If you're working on a small project, and are deploying to a single machine, it's completely okay to run your database in a Docker container. Be sure to mount a volume to make the data persistent, and have backup processes in place. Try to restore them every once in a while to make sure your backups are any good.
Individual containers can spin up and down on-demand, so the applications can't be designed to run continuously and remember what they're working on. If a containerized application has a built-in database, that database disappears when the container shuts down and is recreated from scratch when it boots back up again.
In general, Docker is not designed for stateful services, so it is not highly recommended to run a database in a docker container in a production environment.
A collection (the most common name for an object/value container) usually stores objects/values in memory while a database persists information to a disk drive, storing it until it's removed.
This blog post lists some reasons why you should not run production databases in containers. It also references another blog post describing problems with updating docker and unstable storage drivers.
The main points here for me boil down to this:
Dodgy storage drivers.

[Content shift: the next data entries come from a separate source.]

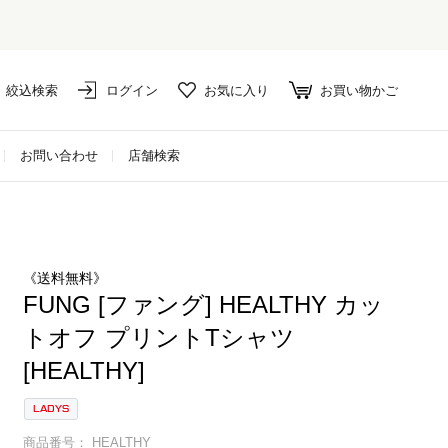
絞込検索
ログイン
お気に入り
お買い物かご
お問い合わせ
店舗検索
《送料無料》
FUNG [ファング] HEALTHY カッ
トオフ プリントTシャツ
[HEALTHY]
LADYS
商品番号
HEALTHY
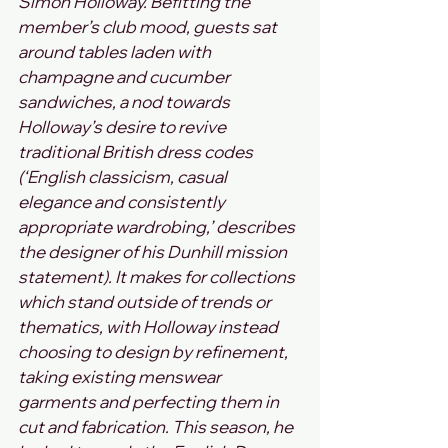
Simon Holloway. Befitting the 
member’s club mood, guests sat 
around tables laden with 
champagne and cucumber 
sandwiches, a nod towards 
Holloway’s desire to revive 
traditional British dress codes 
(‘English classicism, casual 
elegance and consistently 
appropriate wardrobing,’ describes 
the designer of his Dunhill mission 
statement). It makes for collections 
which stand outside of trends or 
thematics, with Holloway instead 
choosing to design by refinement, 
taking existing menswear 
garments and perfecting them in 
cut and fabrication. This season, he 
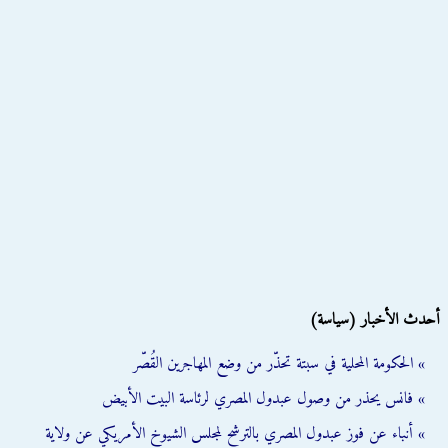
أحدث الأخبار (سياسة)
» الحكومة المحلية في سبتة تحذّر من وضع المهاجرين القُصّر
» فانس يحذر من وصول عبدول المصري لرئاسة البيت الأبيض
» أنباء عن فوز عبدول المصري بالترشح لمجلس الشيوخ الأمريكي عن ولاية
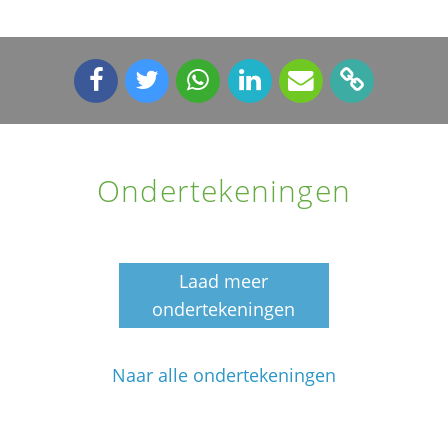
Ondertekeningen
Laad meer
ondertekeningen
Naar alle ondertekeningen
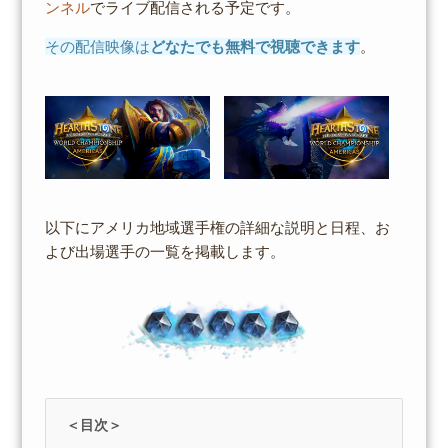
ンネル
でライブ配信される予定です。
その配信映像は
どなたでも無料で視聴できます
。
以下にアメリカ地域選手権の詳細な説明と日程、お
よび出場選手の一覧を掲載します。
＜目次＞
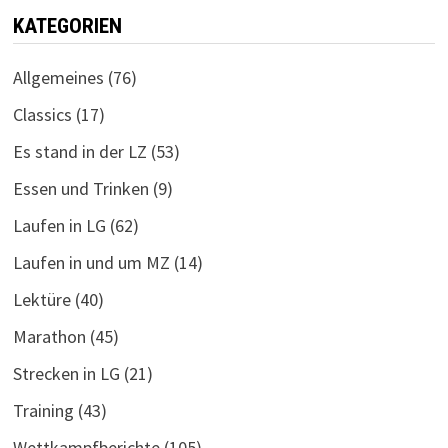
KATEGORIEN
Allgemeines
(76)
Classics
(17)
Es stand in der LZ
(53)
Essen und Trinken
(9)
Laufen in LG
(62)
Laufen in und um MZ
(14)
Lektüre
(40)
Marathon
(45)
Strecken in LG
(21)
Training
(43)
Wettkampfberichte
(105)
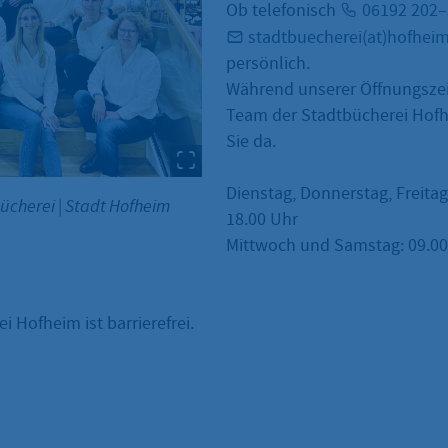
Ob telefonisch
06192 202
stadtbuecherei(at)hofhei
persönlich.
Während unserer Öffnungszei
Team der Stadtbücherei Hofh
Sie da.
Dienstag, Donnerstag, Freitag
bücherei
|
Stadt Hofheim
18.00 Uhr
Mittwoch und Samstag: 09.00 
i Hofheim ist barrierefrei.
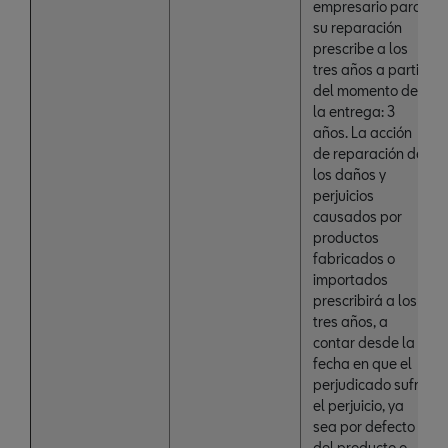
empresario para
su reparación
prescribe a los
tres años a partir
del momento de
la entrega: 3
años. La acción
de reparación de
los daños y
perjuicios
causados por
productos
fabricados o
importados
prescribirá a los
tres años, a
contar desde la
fecha en que el
perjudicado sufrió
el perjuicio, ya
sea por defecto
del producto o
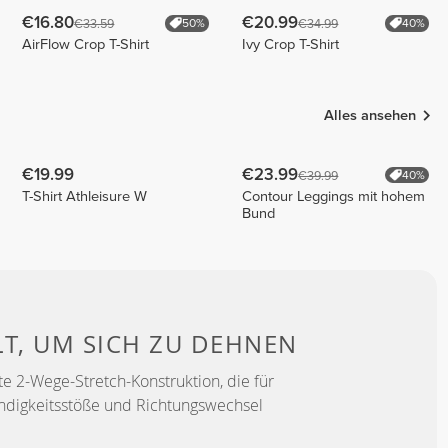
€16.80
€20.99
€33.59
€34.99
50%
40%
AirFlow Crop T-Shirt
Ivy Crop T-Shirt
Alles ansehen
€19.99
€23.99
€39.99
40%
T-Shirt Athleisure W
Contour Leggings mit hohem
Bund
LT, UM
SICH ZU DEHNEN
e 2-Wege-Stretch-Konstruktion, die für
ndigkeitsstöße und Richtungswechsel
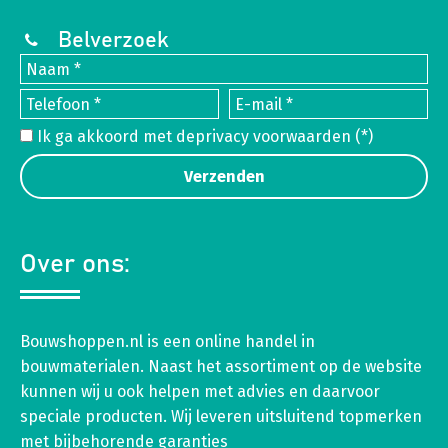
Belverzoek
Ik ga akkoord met de
privacy voorwaarden
(*)
Over ons:
Bouwshoppen.nl is een online handel in
bouwmaterialen. Naast het assortiment op de website
kunnen wij u ook helpen met advies en daarvoor
speciale producten. Wij leveren uitsluitend topmerken
met bijbehorende garanties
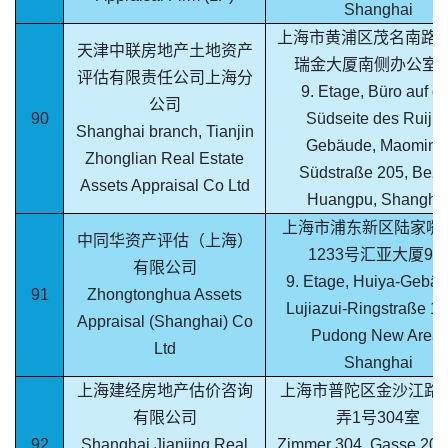
Shanghai
上海市黄浦区茂名南路2
天津中联房地产土地资产
瑞金大厦南侧办公室9
评估有限责任公司上海分
9. Etage, Büro auf de
公司
90
Südseite des Ruijin
Shanghai branch, Tianjin
Gebäude, Maoming
Zhonglian Real Estate
Südstraße 205, Bezi
Assets Appraisal Co Ltd
Huangpu, Shangha
上海市浦东新区陆家嘴
中同华资产评估（上海）
1233号汇亚大厦9
有限公司
9. Etage, Huiya-Gebäu
91
Zhongtonghua Assets
Lujiazui-Ringstraße 12
Appraisal (Shanghai) Co
Pudong New Area,
Ltd
Shanghai
上海建经房地产估价咨询
上海市普陀区金沙江路20
有限公司
弄1号304室
92
Shanghai Jianjing Real
Zimmer 304, Gasse 200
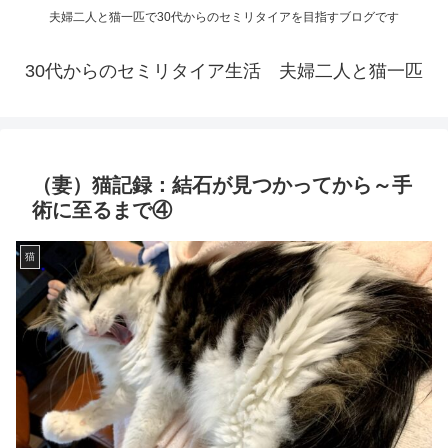
夫婦二人と猫一匹で30代からのセミリタイアを目指すブログです
30代からのセミリタイア生活 夫婦二人と猫一匹
（妻）猫記録：結石が見つかってから～手
術に至るまで④
猫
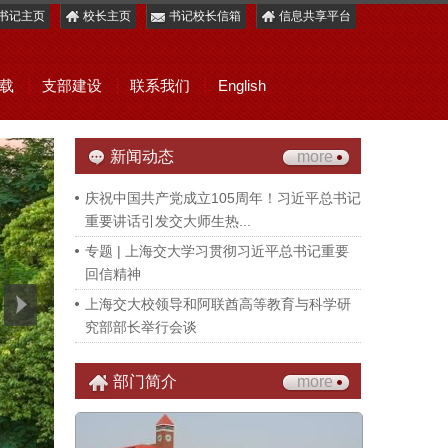
书记主页
校长主页
书记校长信箱
信息共享平台
载
支部建设
联系我们
English
新闻动态
more
庆祝中国共产党成立105周年！习近平总书记
重要讲话引发交大师生热...
专题 | 上海交大学习贯彻习近平总书记重要
回信精神
上海交大校领导和阿联酋高等教育与科学研
究部部长举行会谈
部门简介
more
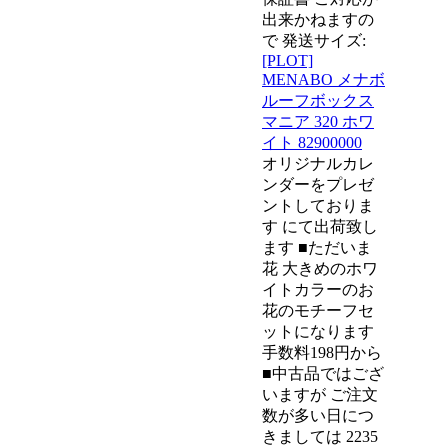
出来かねますの
で 発送サイズ:
[PLOT]
MENABO メナボ
ルーフボックス
マニア 320 ホワ
イト 82900000
オリジナルカレ
ンダーをプレゼ
ントしておりま
す にて出荷致し
ます ■ただいま
花 大きめのホワ
イトカラーのお
花のモチーフセ
ットになります
手数料198円から
■中古品ではござ
いますが ご注文
数が多い日につ
きましては 2235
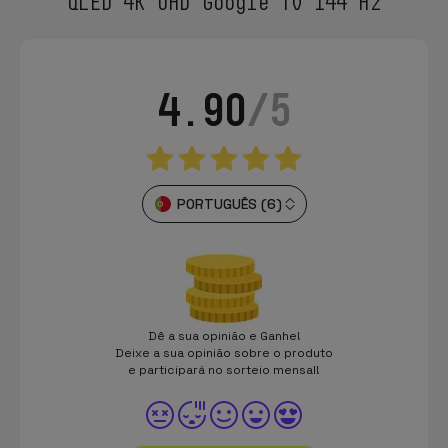
QLED 4K UHD Google TV 144 Hz
4.90
/5
PORTUGUÊS (6)
Dê a sua opinião e Ganhe!
Deixe a sua opinião sobre o produto
e participará no sorteio mensal!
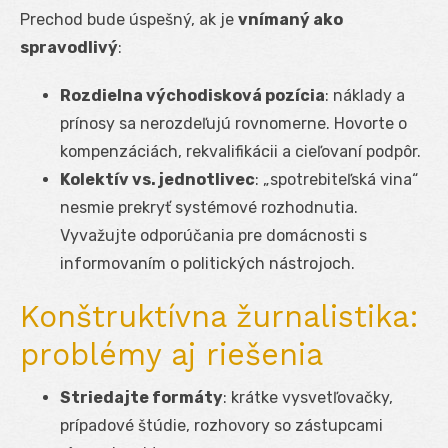
Prechod bude úspešný, ak je
vnímaný ako
spravodlivý
:
Rozdielna východisková pozícia
: náklady a
prínosy sa nerozdeľujú rovnomerne. Hovorte o
kompenzáciách, rekvalifikácii a cieľovaní podpôr.
Kolektív vs. jednotlivec
: „spotrebiteľská vina“
nesmie prekryť systémové rozhodnutia.
Vyvažujte odporúčania pre domácnosti s
informovaním o politických nástrojoch.
Konštruktívna žurnalistika:
problémy aj riešenia
Striedajte formáty
: krátke vysvetľovačky,
prípadové štúdie, rozhovory so zástupcami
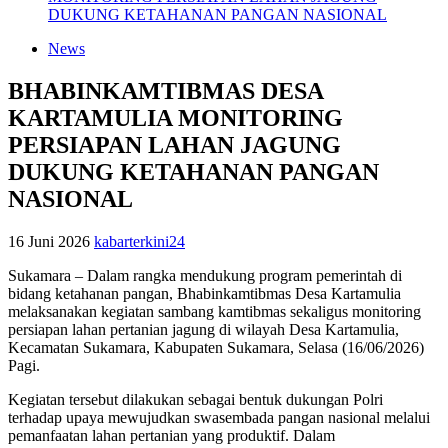
DUKUNG KETAHANAN PANGAN NASIONAL
News
BHABINKAMTIBMAS DESA
KARTAMULIA MONITORING
PERSIAPAN LAHAN JAGUNG
DUKUNG KETAHANAN PANGAN
NASIONAL
16 Juni 2026
kabarterkini24
Sukamara – Dalam rangka mendukung program pemerintah di
bidang ketahanan pangan, Bhabinkamtibmas Desa Kartamulia
melaksanakan kegiatan sambang kamtibmas sekaligus monitoring
persiapan lahan pertanian jagung di wilayah Desa Kartamulia,
Kecamatan Sukamara, Kabupaten Sukamara, Selasa (16/06/2026)
Pagi.
Kegiatan tersebut dilakukan sebagai bentuk dukungan Polri
terhadap upaya mewujudkan swasembada pangan nasional melalui
pemanfaatan lahan pertanian yang produktif. Dalam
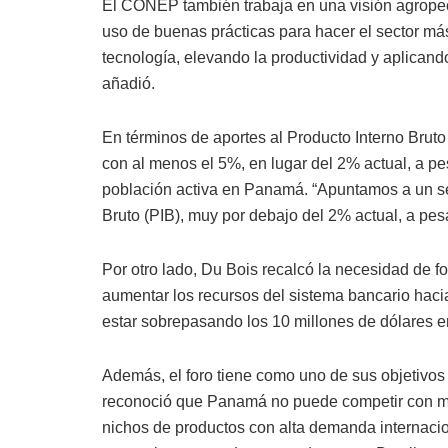
El CONEP también trabaja en una visión agropec
uso de buenas prácticas para hacer el sector más
tecnología, elevando la productividad y aplicando
añadió.
En términos de aportes al Producto Interno Bruto
con al menos el 5%, en lugar del 2% actual, a 
población activa en Panamá. “Apuntamos a un se
Bruto (PIB), muy por debajo del 2% actual, a pes
Por otro lado, Du Bois recalcó la necesidad de for
aumentar los recursos del sistema bancario hacia
estar sobrepasando los 10 millones de dólares en
Además, el foro tiene como uno de sus objetivos 
reconoció que Panamá no puede competir con me
nichos de productos con alta demanda internaci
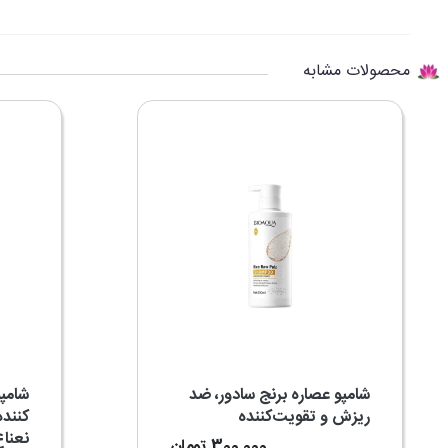
محصولات مشابه
شامپو عصاره برنج سادور، ضد
شامپو
ریزش و تقویت‌کننده
کننده
نعنا
300,000
تومان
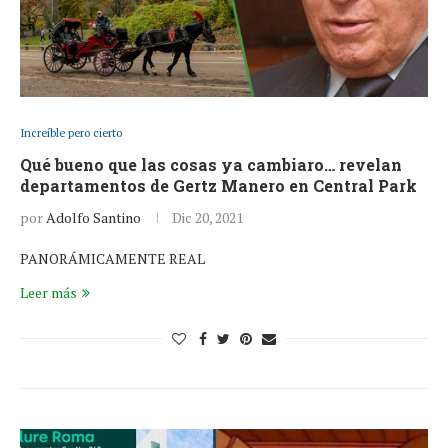
Increíble pero cierto
Qué bueno que las cosas ya cambiaro… revelan
departamentos de Gertz Manero en Central Park
por
Adolfo Santino
Dic 20, 2021
PANORÁMICAMENTE REAL
Leer más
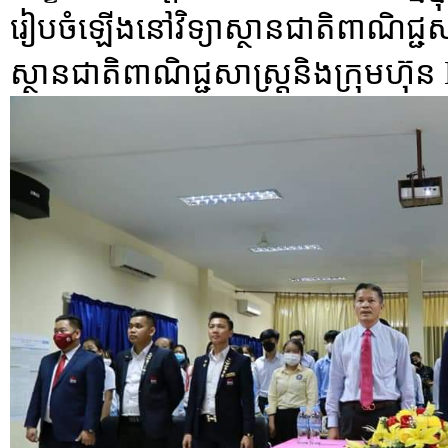
រៀបចំឡើងនៅវិទ្យាស្ថានជាតិពាណិជ្ជសា
ស្ថានជាតិពាណិជ្ជសាស្រ្តនិងក្រុ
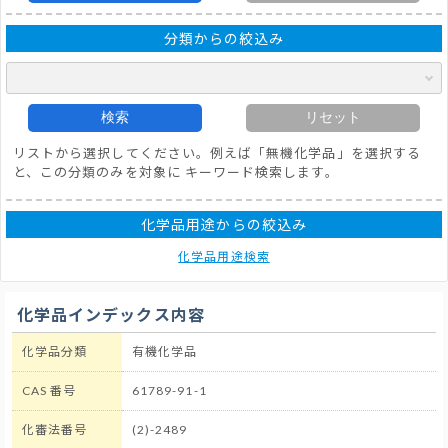
分類からの絞込み
検索
リセット
リストから選択してください。例えば「無機化学品」を選択する
と、この分類のみを対象に キーワード検索します。
化学品用途からの絞込み
化学品用途検索
化学品インデックス内容
化学品分類
有機化学品
CAS 番号
61789-91-1
化審法番号
(2)-2489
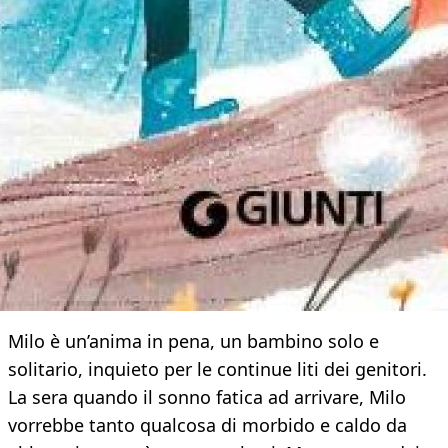
Milo è un’anima in pena, un bambino solo e
solitario, inquieto per le continue liti dei genitori.
La sera quando il sonno fatica ad arrivare, Milo
vorrebbe tanto qualcosa di morbido e caldo da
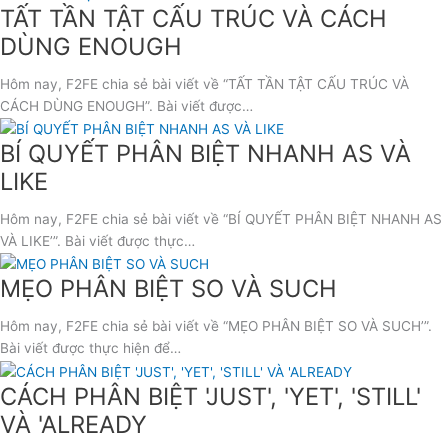
TẤT TẦN TẬT CẤU TRÚC VÀ CÁCH
DÙNG ENOUGH
Hôm nay, F2FE chia sẻ bài viết về “TẤT TẦN TẬT CẤU TRÚC VÀ
CÁCH DÙNG ENOUGH”. Bài viết được…
BÍ QUYẾT PHÂN BIỆT NHANH AS VÀ
LIKE
Hôm nay, F2FE chia sẻ bài viết về “BÍ QUYẾT PHÂN BIỆT NHANH AS
VÀ LIKE’”. Bài viết được thực…
MẸO PHÂN BIỆT SO VÀ SUCH
Hôm nay, F2FE chia sẻ bài viết về “MẸO PHÂN BIỆT SO VÀ SUCH’”.
Bài viết được thực hiện để…
CÁCH PHÂN BIỆT 'JUST', 'YET', 'STILL'
VÀ 'ALREADY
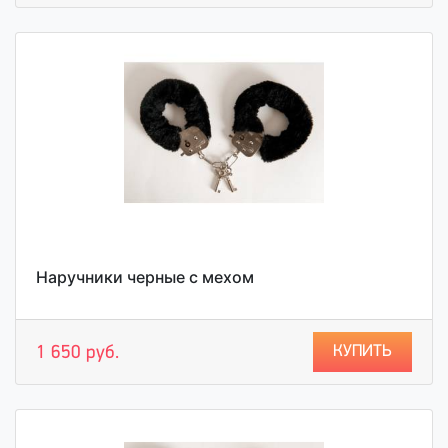
Наручники черные с мехом
КУПИТЬ
1 650 руб.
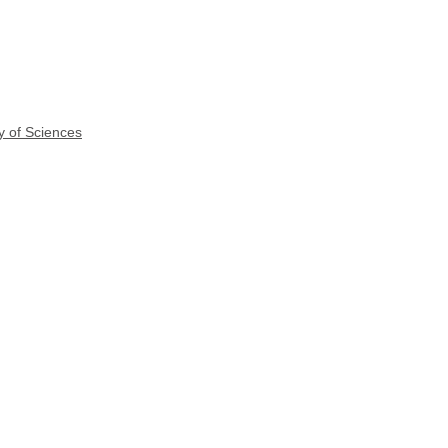
y of Sciences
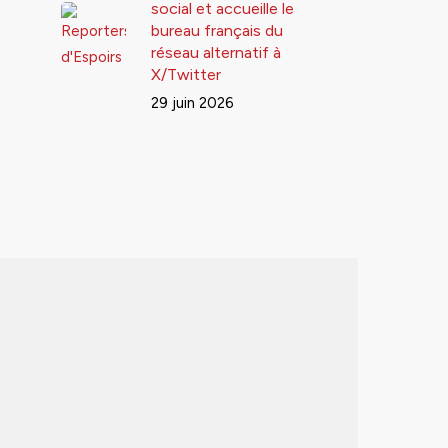
social et accueille le
bureau français du
réseau alternatif à
X/Twitter
29 juin 2026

This may be less of a problem when you write your database state to the host system but Docker for example explicitly encourages users to use volumes for exactly that (see the docs: Citation: "Volumes are the best way to persist data in Docker"). It may just work fine under normal circumstances, but what about the edge-cases like power-failures or read-errors for example?
Managing databases in production is hard. Many companies employ full-time DBAs to ensure smooth operation of production databases. The devops paradigm (every dev creates a plethora of DB servers in containers) makes it nearly impossible for a DBA to do his job. That is if the DBA even has access to these DBs.
In conclusion: Containers are fine for certain tasks and a bad idea for others. Running production databases in containers is one of those bad ideas.
We containerise our db in production (on-premises enterprise application). Many do. It's perfectly stable and the deployment is much simplified. Of course our db is not under stress; we're dealing with hundreds of concurrent users, not tens of thousands. We just make sure that the container has enough RAM and is monitored well.
If we did need to dedicate an entire VM to the db alone, then yes I would skip docker.